Neustadt. Andere Menschen, vor allem Frauen, hinters Licht zu führen und salbungsvolle Geschichten über sich selbst zu erfinden – darin war Frank W. ganz groß. Mal erzählte er seinen Opfern, die er über Single-Portale im Internet kennenlernte, er habe als Soldat Massengräber in Srebrenica bewacht, mal gab er die (Schauer-)Mär von seiner Frau und seinem Kind zum Besten, die angeblich bei einem Autounfall ihr Leben lassen mussten.
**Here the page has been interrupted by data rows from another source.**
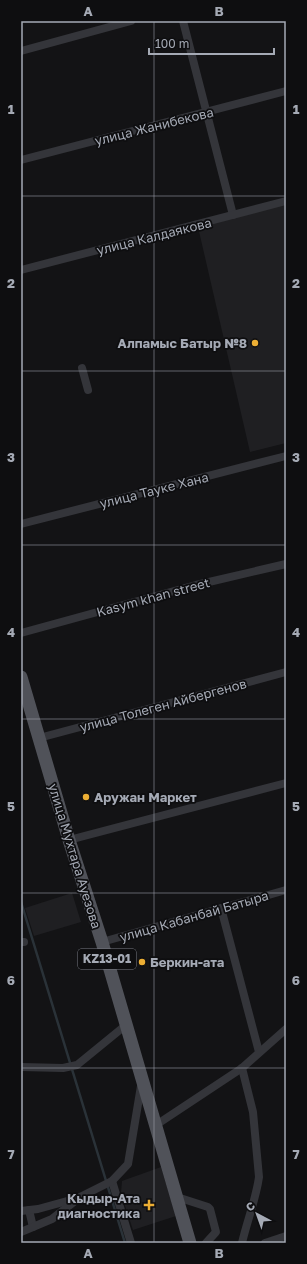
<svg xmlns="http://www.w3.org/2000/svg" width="307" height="1264" font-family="'Golos Text',sans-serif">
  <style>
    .built { fill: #1f1f22 }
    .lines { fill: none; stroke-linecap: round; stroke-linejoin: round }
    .stream { stroke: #2a3238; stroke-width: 2.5 }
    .street { stroke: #34353a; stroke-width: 8 }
    .primary { stroke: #505259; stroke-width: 13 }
    .grid { fill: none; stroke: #a5aab5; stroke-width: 1; stroke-opacity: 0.55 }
    .poi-dot { fill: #ecae34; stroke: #0e0e10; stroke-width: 1.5 }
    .labels { text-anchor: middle; stroke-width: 3.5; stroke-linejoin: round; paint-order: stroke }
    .shield { fill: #0e0e10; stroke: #787b84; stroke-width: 1 }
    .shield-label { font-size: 12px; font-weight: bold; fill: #a5aab5 }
    .street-label { font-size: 13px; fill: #a5aab5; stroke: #0e0e10 }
    .poi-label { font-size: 13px; font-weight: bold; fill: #a5aab5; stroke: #0e0e10; text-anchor: end }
    .neatline { fill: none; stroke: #a5aab5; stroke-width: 1.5 }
    .grid-label { font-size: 13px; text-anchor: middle; font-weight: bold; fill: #a5aab5 }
  </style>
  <rect width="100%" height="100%" fill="#131315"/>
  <g class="built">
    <path d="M 286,204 L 286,443 L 250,452 L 198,227 Z"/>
    <path d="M 72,893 L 81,922 L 34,936 L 25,908 Z"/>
    <path d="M 161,1167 L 176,1216 L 133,1230 L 121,1193 L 122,1181 Z"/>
  </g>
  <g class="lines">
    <path class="stream" d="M 21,902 L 125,1243"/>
    <g class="street">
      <path d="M 183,21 L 233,215"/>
      <path d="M 21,51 L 131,21"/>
      <path d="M 21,160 L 286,91"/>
      <path d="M 21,270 L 286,201"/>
      <path d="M 82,368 L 88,390"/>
      <path d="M 21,524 L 286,456"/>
      <path d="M 21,633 L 196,585 L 286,564"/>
      <path d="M 39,738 L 286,672"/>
      <path d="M 69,840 L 286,783"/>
      <path d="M 221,908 L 259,1052"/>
      <path d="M 21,942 L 24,942"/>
      <path d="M 102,942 L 286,890"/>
      <path d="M 21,1067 L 63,1068 L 77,1065 L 126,1025"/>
      <path d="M 156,1125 L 242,1068 L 286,1029"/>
      <path d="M 112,1181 L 131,1243"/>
      <path d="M 177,1197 L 208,1207 L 210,1209 L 216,1232 L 206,1243"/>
      <path d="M 29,1210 L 33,1227"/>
      <path d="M 21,1211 L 38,1209 L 78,1198 L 112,1181 L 128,1164 L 141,1086"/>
      <path d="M 21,1232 L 52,1219 L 75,1201"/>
      <path d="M 242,1243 C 247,1221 256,1199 259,1177 L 253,1112 L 242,1068"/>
      <path d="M 265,1243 L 286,1236"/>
    </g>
    <path class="primary" d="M 21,677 L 69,840 L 102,942 L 190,1243"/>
  </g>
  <path class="grid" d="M 154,21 L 154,1243M 21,196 L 286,196M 21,371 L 286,371M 21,545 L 286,545M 21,719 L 286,719M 21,893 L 286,893M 21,1068 L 286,1068"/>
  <g class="poi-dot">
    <circle cx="255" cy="343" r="4"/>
    <circle cx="86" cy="797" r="4"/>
    <circle cx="142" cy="962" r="4"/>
    <path d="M147 1199h4v4h4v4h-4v4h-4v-4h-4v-4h4z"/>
  </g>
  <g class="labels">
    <rect class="shield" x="78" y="949" width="58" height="20" rx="3"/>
    <g class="shield-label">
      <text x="107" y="963">KZ13-01</text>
    </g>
    <g class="street-label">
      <text transform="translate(154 126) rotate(-14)" y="5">улица Жанибекова</text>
      <text transform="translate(154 236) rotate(-14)" y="5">улица Калдаякова</text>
      <text transform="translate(154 490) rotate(-14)" y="5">улица Тауке Хана</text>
      <text transform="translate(153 597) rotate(-15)" y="5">Kasym khan street</text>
      <text transform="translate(163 705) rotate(-15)" y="5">улица Толеген Айбергенов</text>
      <text transform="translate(75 856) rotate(73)" y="5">улица Мухтара Ауезова</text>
      <text transform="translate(194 916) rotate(-16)" y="5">улица Кабанбай Батыра</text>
    </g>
    <g class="poi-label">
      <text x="247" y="348">Алпамыс Батыр №8</text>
      <text x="94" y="802" text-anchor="start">Аружан Маркет</text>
      <text x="150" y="967" text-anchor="start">Беркин-ата</text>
      <text x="140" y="1203">Кыдыр-Ата<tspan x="140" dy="15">диагностика</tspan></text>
    </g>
  </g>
  <rect width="307" height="1264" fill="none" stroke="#0e0e10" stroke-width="44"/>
  <g transform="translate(257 1214) rotate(319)" stroke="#0e0e10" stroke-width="3" paint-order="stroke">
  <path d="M0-3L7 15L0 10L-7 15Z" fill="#a5aab5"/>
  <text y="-6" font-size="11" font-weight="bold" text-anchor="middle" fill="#a5aab5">С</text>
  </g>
  <path d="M149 48v6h125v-6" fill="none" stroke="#a5aab5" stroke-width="2"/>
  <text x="155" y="48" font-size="12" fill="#a5aab5" stroke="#0e0e10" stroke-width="3" paint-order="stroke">100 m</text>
  <rect x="22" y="22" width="263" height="1220" class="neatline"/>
  <g class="grid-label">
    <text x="88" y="16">A</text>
    <text x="219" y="16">B</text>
    <text x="11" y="114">1</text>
    <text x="296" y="114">1</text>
    <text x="11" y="288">2</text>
    <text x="296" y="288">2</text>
    <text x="11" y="462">3</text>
    <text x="296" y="462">3</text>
    <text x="11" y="637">4</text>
    <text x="296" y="637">4</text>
    <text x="11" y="811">5</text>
    <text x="296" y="811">5</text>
    <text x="11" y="985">6</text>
    <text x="296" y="985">6</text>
    <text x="11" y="1159">7</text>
    <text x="296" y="1159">7</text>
    <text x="88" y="1258">A</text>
    <text x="219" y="1258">B</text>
  </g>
</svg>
Eine ähnliche Lügengeschichte tischte Frank W., der sich seit Mitte Juli wegen Vergewaltigung einer 58-Jährigen in Alsterdorf vor dem Landgericht verantworten muss, offenbar auch seiner Ex-Partnerin Birgit P. auf. Sie wurde am Donnerstag als Zeugin vernommen. „Er erzählte mir, dass er sieben Jahre in einem Kloster gelebt hat, bevor er dort rausgemobbt wurde“, sagt Birgit P.

Tatsächlich hat Frank W. einen großen Teil seines Lebens hinter Gittern verbracht. Seit Mitte Juli steht er vor dem Landgericht, weil er am 15. September 2012 eine 58-jährige Frau aus Alsterdorf vergewaltigt und ausgeraubt hat. Die Taten hat der 46-Jährige bereits zum Prozessauftakt gestanden: „Ich war selbst über mich erschüttert.“

Frank W., der einst die Obdachlosenzeitung „Hinz&Kunzt“ in Winterhude verkaufte, hatte Birgit P. nach dem üblichen Muster im Juli 2012 kennengelernt: Er schrieb sie auf einer Single-Plattform an. „Er war intelligent, humorvoll und sensibel“, sagt Birgit P. Das habe seine Zuschrift von vielen anderen unterschieden. Mit ihm habe sie dann eine „positive und harmonische Beziehung“ geführt.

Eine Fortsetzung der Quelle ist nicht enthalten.